Les 13 néphrologues engagés à temps plein permettent également de suivre les patients en permanence, grâce au fait d’être sur une île, " ce que ne peuvent pas se permettre ceux qui agissent en région parisienne par exemple ", précise Marie-Rose Won Fah Hin. " Il y a une vraie confiance entre les patients et Aurar ", explique Albert Genisson, directeur d’exploitation sur le territoire nord-est. " Il n’y a qu’à regarder le nombre de greffes : près des deux tiers d’entre elles, soit 45 greffes sur 75, viennent d’Aurar ".

Le patrimoine

" Il est de 26,4 millions d’euros au 31 décembre 2017, c’est le chiffre que nous avons donné à la Cour régionale des comptes ", affirme la directrice régionale. Soit rien à voir, selon l’association, avec les 50 millions épinglés dans la presse. " Nous avons une gestion saine en voulant être propriétaires de nos murs : on souhaite être à l’abri d’une reprise de bail commercial et avoir des locaux adaptés à nos activités. Imaginerait-on des hôpitaux ou des cliniques installés dans des locations ? Eh bien c’est pareil ".

EXTRAITS DE DONNÉES.
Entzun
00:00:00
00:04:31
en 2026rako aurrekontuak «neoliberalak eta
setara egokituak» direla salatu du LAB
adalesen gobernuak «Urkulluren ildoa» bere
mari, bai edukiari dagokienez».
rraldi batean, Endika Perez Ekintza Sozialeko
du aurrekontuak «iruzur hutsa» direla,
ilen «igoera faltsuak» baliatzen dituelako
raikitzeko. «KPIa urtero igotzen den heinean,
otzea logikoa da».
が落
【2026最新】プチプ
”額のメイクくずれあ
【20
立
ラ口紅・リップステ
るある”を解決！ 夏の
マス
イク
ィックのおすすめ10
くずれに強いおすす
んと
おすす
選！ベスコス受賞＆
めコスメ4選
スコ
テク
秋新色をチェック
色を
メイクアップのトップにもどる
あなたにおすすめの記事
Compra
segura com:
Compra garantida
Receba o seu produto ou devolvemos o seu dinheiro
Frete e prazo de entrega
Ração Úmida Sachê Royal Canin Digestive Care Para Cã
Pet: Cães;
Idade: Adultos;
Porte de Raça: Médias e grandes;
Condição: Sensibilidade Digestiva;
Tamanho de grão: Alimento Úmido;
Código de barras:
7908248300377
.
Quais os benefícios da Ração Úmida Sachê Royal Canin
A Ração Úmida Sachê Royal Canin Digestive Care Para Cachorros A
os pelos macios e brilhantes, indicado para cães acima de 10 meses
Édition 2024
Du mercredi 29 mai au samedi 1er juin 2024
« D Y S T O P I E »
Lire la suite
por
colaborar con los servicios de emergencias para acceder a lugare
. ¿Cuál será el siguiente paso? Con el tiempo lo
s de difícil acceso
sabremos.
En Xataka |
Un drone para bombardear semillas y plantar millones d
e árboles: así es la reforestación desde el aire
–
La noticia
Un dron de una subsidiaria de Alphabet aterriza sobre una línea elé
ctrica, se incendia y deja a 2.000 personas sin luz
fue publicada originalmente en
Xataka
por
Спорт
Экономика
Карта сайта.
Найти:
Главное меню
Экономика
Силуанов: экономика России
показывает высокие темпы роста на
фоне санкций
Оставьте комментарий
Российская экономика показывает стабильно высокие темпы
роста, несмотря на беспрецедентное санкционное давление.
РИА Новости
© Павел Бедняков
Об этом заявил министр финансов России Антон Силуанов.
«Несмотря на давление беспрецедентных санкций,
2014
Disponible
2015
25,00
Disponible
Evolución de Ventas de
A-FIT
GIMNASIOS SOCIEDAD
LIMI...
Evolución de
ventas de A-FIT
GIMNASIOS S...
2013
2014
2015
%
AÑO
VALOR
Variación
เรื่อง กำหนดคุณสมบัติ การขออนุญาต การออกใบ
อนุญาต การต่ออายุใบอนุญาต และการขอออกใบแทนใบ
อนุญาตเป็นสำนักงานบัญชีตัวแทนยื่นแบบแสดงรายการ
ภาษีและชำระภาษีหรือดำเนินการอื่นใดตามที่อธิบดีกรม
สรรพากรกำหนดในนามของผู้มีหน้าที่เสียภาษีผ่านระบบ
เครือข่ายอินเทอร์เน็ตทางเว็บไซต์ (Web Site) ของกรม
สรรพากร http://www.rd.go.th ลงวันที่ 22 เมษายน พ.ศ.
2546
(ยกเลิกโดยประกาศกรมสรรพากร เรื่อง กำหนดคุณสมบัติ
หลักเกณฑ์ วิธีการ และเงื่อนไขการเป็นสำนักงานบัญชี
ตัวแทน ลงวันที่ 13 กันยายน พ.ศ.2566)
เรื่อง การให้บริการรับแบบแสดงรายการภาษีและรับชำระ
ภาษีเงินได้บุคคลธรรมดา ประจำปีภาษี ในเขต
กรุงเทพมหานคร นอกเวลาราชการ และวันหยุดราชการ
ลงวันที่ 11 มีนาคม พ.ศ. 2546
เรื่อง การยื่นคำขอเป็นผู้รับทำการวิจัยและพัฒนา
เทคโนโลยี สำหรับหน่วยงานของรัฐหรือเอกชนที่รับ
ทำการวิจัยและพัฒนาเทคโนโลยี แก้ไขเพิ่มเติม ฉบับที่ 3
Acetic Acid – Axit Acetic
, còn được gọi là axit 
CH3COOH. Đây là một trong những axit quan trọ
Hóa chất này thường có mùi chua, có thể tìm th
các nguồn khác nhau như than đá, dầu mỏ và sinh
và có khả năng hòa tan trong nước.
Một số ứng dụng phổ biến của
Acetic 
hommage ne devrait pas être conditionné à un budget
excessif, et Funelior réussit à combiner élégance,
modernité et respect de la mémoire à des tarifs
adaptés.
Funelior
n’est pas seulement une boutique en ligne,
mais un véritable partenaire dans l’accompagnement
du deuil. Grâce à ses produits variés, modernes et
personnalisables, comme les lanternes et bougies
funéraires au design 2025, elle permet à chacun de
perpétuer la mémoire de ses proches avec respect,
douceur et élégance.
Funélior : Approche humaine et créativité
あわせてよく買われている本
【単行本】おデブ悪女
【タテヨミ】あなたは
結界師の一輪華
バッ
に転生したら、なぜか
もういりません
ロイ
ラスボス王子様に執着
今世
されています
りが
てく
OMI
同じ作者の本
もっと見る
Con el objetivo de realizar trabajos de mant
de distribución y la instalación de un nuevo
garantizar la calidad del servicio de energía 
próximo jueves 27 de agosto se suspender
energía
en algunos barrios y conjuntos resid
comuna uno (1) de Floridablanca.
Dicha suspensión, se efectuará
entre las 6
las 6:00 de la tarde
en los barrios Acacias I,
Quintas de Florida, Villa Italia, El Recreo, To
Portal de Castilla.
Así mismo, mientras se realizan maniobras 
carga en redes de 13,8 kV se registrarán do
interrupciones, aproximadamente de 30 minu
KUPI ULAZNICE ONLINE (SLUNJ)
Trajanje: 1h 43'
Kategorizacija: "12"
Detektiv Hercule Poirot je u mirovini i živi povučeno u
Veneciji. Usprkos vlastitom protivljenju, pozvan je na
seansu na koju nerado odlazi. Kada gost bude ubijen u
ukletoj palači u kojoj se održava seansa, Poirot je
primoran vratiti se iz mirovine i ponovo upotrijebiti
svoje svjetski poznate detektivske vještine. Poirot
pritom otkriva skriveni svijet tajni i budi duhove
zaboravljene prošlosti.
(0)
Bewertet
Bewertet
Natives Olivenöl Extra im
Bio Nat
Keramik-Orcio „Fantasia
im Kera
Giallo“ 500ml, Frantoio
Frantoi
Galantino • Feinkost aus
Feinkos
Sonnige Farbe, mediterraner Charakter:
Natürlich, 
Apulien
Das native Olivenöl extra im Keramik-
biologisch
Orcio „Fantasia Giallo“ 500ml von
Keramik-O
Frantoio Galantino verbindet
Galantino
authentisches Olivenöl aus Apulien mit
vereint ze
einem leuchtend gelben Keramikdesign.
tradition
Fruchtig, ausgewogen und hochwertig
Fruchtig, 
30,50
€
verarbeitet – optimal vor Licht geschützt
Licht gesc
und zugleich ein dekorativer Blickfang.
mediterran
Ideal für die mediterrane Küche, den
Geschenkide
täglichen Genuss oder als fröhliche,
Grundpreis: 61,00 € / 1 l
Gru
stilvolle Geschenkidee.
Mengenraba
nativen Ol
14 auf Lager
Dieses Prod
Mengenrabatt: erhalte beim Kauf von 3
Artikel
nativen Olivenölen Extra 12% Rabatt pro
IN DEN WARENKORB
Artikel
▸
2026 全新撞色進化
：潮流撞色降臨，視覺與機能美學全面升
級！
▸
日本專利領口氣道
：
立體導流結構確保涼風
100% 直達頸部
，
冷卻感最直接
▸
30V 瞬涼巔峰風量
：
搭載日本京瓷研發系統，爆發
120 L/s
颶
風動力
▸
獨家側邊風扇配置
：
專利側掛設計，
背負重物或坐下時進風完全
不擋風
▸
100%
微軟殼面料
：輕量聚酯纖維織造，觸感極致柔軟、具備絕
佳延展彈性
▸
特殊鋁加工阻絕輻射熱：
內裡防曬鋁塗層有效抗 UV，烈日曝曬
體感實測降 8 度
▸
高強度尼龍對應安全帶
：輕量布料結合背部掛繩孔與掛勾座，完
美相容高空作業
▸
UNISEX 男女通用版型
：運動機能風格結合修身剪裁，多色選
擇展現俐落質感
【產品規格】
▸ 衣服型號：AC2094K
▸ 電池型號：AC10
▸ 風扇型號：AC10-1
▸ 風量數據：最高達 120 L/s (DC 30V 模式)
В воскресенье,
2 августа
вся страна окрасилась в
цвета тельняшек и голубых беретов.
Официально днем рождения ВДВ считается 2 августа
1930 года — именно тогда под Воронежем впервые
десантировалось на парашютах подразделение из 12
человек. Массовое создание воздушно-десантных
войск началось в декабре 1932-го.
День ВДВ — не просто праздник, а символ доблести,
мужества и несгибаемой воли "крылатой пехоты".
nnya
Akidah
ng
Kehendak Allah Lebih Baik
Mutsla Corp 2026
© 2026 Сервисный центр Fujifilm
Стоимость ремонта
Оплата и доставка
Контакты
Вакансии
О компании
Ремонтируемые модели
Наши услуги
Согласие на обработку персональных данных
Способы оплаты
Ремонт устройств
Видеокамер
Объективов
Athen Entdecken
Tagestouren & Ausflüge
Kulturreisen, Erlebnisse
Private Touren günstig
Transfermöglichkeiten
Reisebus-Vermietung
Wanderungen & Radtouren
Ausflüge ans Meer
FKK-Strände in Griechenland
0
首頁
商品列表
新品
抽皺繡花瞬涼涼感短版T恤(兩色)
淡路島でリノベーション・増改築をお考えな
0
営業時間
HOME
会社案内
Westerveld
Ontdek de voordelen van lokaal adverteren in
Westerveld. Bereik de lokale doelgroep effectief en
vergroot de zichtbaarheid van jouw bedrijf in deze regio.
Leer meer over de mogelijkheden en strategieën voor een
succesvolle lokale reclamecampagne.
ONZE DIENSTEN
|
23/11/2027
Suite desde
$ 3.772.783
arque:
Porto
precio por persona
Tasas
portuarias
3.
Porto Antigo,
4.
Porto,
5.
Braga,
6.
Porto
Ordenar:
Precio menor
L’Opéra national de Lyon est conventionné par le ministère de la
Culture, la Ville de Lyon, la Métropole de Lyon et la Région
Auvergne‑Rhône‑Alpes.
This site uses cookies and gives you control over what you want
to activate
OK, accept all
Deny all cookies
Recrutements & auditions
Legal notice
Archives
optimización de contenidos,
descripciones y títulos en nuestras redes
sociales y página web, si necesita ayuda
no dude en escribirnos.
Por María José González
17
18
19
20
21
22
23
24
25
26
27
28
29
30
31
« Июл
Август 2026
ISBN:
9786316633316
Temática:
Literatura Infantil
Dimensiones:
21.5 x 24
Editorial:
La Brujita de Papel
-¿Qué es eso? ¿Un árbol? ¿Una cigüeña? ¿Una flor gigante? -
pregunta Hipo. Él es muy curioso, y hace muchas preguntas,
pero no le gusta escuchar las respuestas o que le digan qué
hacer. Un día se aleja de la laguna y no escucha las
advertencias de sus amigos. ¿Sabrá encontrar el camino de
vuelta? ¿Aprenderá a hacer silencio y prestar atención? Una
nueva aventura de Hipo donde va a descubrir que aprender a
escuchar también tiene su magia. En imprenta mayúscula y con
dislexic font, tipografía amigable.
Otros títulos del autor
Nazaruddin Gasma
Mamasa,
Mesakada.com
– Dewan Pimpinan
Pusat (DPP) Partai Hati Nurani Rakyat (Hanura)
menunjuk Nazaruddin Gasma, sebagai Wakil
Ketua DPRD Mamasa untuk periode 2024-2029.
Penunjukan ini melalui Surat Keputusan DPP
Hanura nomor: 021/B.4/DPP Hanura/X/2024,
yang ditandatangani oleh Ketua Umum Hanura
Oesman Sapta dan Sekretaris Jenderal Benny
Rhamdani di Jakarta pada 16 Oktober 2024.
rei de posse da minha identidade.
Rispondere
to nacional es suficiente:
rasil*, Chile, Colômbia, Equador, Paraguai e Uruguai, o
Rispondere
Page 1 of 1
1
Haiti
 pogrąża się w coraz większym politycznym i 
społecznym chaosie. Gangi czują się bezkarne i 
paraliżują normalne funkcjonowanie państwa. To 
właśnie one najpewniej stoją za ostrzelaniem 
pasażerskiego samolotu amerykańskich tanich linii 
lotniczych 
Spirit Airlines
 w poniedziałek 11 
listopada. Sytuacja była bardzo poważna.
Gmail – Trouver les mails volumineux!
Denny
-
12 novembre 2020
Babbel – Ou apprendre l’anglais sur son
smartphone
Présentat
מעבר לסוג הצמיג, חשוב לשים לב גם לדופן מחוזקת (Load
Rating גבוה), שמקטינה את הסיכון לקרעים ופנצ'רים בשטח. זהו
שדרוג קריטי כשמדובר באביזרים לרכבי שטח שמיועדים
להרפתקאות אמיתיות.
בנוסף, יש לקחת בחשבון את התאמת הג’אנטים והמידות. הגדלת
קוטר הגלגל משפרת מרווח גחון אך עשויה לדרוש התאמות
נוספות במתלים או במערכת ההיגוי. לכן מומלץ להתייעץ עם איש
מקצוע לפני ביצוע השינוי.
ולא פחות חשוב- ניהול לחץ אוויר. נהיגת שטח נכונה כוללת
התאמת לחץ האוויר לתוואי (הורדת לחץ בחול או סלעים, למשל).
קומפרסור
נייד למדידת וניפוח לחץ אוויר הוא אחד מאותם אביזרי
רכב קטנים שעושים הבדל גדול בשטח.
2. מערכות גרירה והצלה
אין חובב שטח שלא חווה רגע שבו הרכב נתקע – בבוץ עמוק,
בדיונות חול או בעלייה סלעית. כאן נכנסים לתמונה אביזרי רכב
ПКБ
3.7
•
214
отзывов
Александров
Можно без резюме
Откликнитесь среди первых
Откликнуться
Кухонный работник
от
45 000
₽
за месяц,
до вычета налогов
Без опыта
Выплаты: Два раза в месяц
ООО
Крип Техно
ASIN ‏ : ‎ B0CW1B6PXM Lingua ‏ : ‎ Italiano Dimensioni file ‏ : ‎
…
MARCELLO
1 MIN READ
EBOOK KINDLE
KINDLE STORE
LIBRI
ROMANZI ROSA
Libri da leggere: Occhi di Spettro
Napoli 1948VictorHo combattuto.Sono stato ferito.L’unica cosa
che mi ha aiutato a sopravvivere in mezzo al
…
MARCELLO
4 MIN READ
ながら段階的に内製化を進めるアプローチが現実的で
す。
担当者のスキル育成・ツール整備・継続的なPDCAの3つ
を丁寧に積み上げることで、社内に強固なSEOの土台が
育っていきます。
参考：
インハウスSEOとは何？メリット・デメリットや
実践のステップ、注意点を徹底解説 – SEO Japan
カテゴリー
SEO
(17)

CONSIGNES.
1 > Selon l'extrait sur Aurar, à combien s'élevait le patrimoine de l'association au 31 décembre 2017 ?
2 > Poursuivez l'extrait sur Aurar et son patrimoine à partir de l'endroit où il s'arrête.
Les données ne jouent aucun rôle ici.

RÉPONSES DANS L'ORDRE.
1 > À 26,4 millions d'euros.

2 >
Quant à la trésorerie, jugée " excessive ", l’association justifie ce montant - l’équivalent de 6 mois de fonctionnement – comme étant une sécurité financière nécessaire. " Il faut assurer les salaires des personnels, se protéger puisqu’on ne perçoit pas de subvention. "

Les salaires

C’est la bête noire dans cette affaire. " Ils s’alignent sur les grilles normales des médecins ", assure Philippe Vial, directeur d’exploitation sur le territoire sud. C’est surtout le salaire de la directrice générale qui est régulièrement cité. " La Chambre régionale des comptes indique pourtant que tous les salaires sont légaux ", affirme-t-elle. Mais il est également indiqué dans le rapport qu’ils restent " dispendieux ".

De fait, son salaire tient compte de plusieurs choses : la majoration d’Outre-mer de 20%, une prime d’ancienneté, et une prime liée à son statut de dirigeante. La directrice générale nous explique alors qu’elle touche 79 000 euros net par an, auxquels s’ajoutent 23 037 euros pour l’ancienneté et 20 580 euros pour la majoration Outre-mer. Quant à sa prime de directrice, elle s’élève à 24 696 euros. Des sommes qui peuvent faire tourner la tête mais que Marie-Rose Won Fah Hin modère : " mon impôt à la source s’élève à 26% ". Elle ajoute que si elle ne travaille plus, elle ne touchera pas les Assedic, ce qui justifie une prime liée à son statut de dirigeante. Par mois, elle toucherait environ 8 000 euros net.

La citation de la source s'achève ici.